I think the term is highly elastic and gets used for all sorts of things. I also think there is a very kind of real phenomenon that we’re grappling with where we’re by the day hearing about different people who are coming under fire, or stepping away from their jobs, or being removed on the basis of things that they said. There’s a spectrum when it comes to cancel culture—some people are canceled for really grievous conduct, they’re harassers, they’ve stolen, they’re anti-vaxxers who are thwarting the authority in public health, and so that’s one thing. I think a lot of us have no objection whatsoever to those people being shown they deserve to be shunned.

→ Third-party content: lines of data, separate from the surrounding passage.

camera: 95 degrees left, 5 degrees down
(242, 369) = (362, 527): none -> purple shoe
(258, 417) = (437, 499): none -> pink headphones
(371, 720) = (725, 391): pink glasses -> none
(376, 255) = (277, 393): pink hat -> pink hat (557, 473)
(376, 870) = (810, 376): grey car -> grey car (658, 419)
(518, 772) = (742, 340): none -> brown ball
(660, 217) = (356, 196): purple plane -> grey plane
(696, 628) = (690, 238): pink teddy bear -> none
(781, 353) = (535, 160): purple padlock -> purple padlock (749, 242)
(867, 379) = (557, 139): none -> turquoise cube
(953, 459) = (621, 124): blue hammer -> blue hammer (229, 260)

Then there are a lot more gray and in the middle cases where the person is not necessarily culpable for anything—it’s a fleeting act of speech, maybe even a single word that they’ve uttered. Perhaps they’ve apologized, perhaps it’s clear that they didn’t have any maligned intent, and yet there’s this sense—and I understand where it comes from amid this long overdue racial reckoning that we need to instill accountability—that the only way change is going to happen is that if there are consequences, visible and painful consequences, for people who have not gotten with the program in terms of the imperative of eradicating bigotry and dismantling systemic barriers to access an opportunity. So that is sort of what is at work here.
I think we’re in a particularly kind of pitched period for these sorts of controversies. In individual instances, the outcomes can be unfair and suboptimal. At a larger level, I have a concern about how this chills speech. Yes, we want—and I talk about this in Dare to Speak: Defending Free Speech For All—people to be conscientious. We want them to exercise a duty of care, particularly when they’re in positions of responsibility. We need people to be more aware of how language lands with different groups of the diversity in the audiences to whom they’re speaking, but I don’t think that should mean what I’ve called a strict liability for speech. If someone reacts negatively to anything you say, you are 100 percent responsible for that reaction regardless of what you intended, so that’s an aspect of it that troubles me.
Another aspect of it that troubles me is that very often, these calls end up focused on those in positions of authority—supervisors, bosses, institutional leaders, universities—asking those authorities to punish individuals, and what that does is just put license and legitimacy in the hands of those in positions of power to exact punishment on the basis of speech. We may feel in a given instance that such a punishment is warranted and well justified—the person really said something they shouldn’t have—but once the authorities have that power, what we generally see is that they’ll use it in ways that suit them to reinforce their own prerogatives very often to muzzle dissent and criticism. So I think we should be leery of conferring that power, and that’s something that I worry is falling away as this cancel culture takes hold.